The phone stopped playing, and the windshield wipers slapped back and forth. It rang again a few minutes later, and Marquez looked at mist low over the fields and asked, “Are you and Isaac close?”
“We’re twins, but he’s the hardworking one.”
“And what are you?”
“The fuckup.”
Raburn smelled of fish and stale clothes. When Marquez lowered his window a crack the rain found its way in. A lot had to be going through Raburn’s head, but he probably didn’t see himself as a fuckup. Earlier he’d made a little stab at being a victim of his own ineptitude and alluded to ignorance of the game laws, but he wasn’t that guy either.
“What’s your brother going to say about this?”
“There’s no reason he needs to know.”
“You work out of the pear packing shed, and we’re going there. He’s going to find out.”
“He doesn’t have to, and he’s got enough problems already. Leave him out of it.”

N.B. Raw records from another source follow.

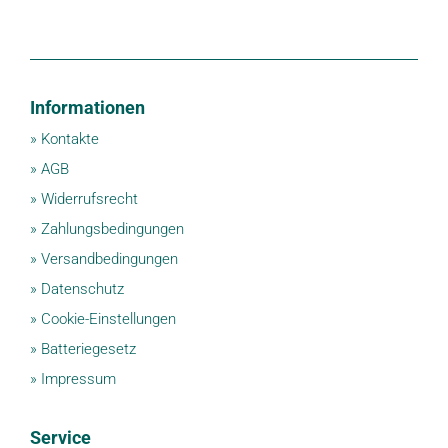
Informationen
»
Kontakte
»
AGB
»
Widerrufsrecht
»
Zahlungsbedingungen
»
Versandbedingungen
»
Datenschutz
»
Cookie-Einstellungen
»
Batteriegesetz
»
Impressum
Service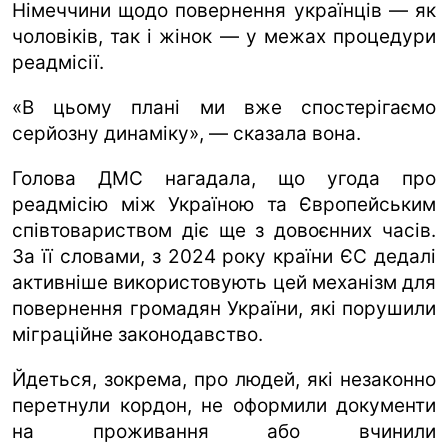
Німеччини щодо повернення українців — як
чоловіків, так і жінок — у межах процедури
реадмісії.
«В цьому плані ми вже спостерігаємо
серйозну динаміку», — сказала вона.
Голова ДМС нагадала, що угода про
реадмісію між Україною та Європейським
співтовариством діє ще з довоєнних часів.
За її словами, з 2024 року країни ЄС дедалі
активніше використовують цей механізм для
повернення громадян України, які порушили
міграційне законодавство.
Йдеться, зокрема, про людей, які незаконно
перетнули кордон, не оформили документи
на проживання або вчинили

They drove through Courtland, and, as they neared the sign for Raburn Orchards, Marquez slowed. But he didn’t turn down the steep road. Below on the levee island were long rows of pear trees, some still with fall leaves, wet red-brown, turning in the storm wind. They looked like a fire burning across a field. Between the rows, the soil was dark from rain. Pears had all been picked before the end of July this year, Bosc and Reds last. A hundred yards from the road was the pear packing shed, a big wooden building with a gable face that Raburn worked out of.

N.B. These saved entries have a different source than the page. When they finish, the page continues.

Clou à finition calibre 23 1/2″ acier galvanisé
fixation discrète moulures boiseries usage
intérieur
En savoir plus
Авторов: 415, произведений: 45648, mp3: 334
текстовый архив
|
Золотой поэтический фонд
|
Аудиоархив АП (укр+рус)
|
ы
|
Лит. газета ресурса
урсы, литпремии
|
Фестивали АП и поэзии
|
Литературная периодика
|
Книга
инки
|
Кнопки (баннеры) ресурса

There were other outbuildings, an equipment barn, two aluminum prefab structures, and the main house in the distance, a big three-story wood frame with a sagging roof. Half an hour later they drove past Ludovna’s one-story ranch house in the Land Park area of Sacramento. Brick wainscoting. Painted redwood siding. Lawn out to the street. A good-sized but ordinary house in the suburbs. On one side of the garage was a white BMW 330i, the car’s polish gleaming through the rain.
“Ludovna’s car?”
“He has a lot of cars.”
“Is he into cars?”
“I don’t know what he’s into.”
“Fair enough, but when we made the offer to you, Abe, we did it because we believed you know enough to help us. If it turns out on the drive that you don’t remember anything, we’ll have to rethink it all.”
Marquez jotted down the plates as though it was new information, but it wasn’t as if he’d never seen this house. There was a man who worked for Ludovna who drove this car. They called him Nike Man because his standard outfit was a running suit. The BMW was registered to Ludovna’s fish brokerage business. They’d assumed Nike Man was both an employee of Ludovna’s Sacramento Fresh Fish and a bodyguard. In the last month they’d steadily tried to gather more information on Ludovna, but their focus had been August, Raburn, and a dozen poachers who were feeding sturgeon to Raburn and a couple of other suspects. He turned back to Raburn.

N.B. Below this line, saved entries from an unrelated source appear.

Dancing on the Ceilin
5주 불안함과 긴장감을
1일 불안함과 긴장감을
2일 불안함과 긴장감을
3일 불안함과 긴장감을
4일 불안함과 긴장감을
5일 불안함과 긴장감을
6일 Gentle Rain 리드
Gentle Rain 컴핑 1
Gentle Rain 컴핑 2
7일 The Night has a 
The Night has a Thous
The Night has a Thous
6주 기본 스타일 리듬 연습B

“How much does Ludovna pay you?”
“A dollar fifty a pound for meat, fifty dollars a pound for roe. Sometimes I freeze the eggs, sometimes I make caviar.”
“How did you find him?”
“I didn’t.”
“He found you?”
“Right.” He stared out the windshield. “His guy just showed up at my boat one morning, and I could barely understand him. Ludovna speaks English okay, but not the guys that work for him. They’re all from Russia or places like that.”
“How many of them are there?”
“Including the guys who work at the shop, I guess about five. They like vodka and they like to play cards. They all wear black clothes.”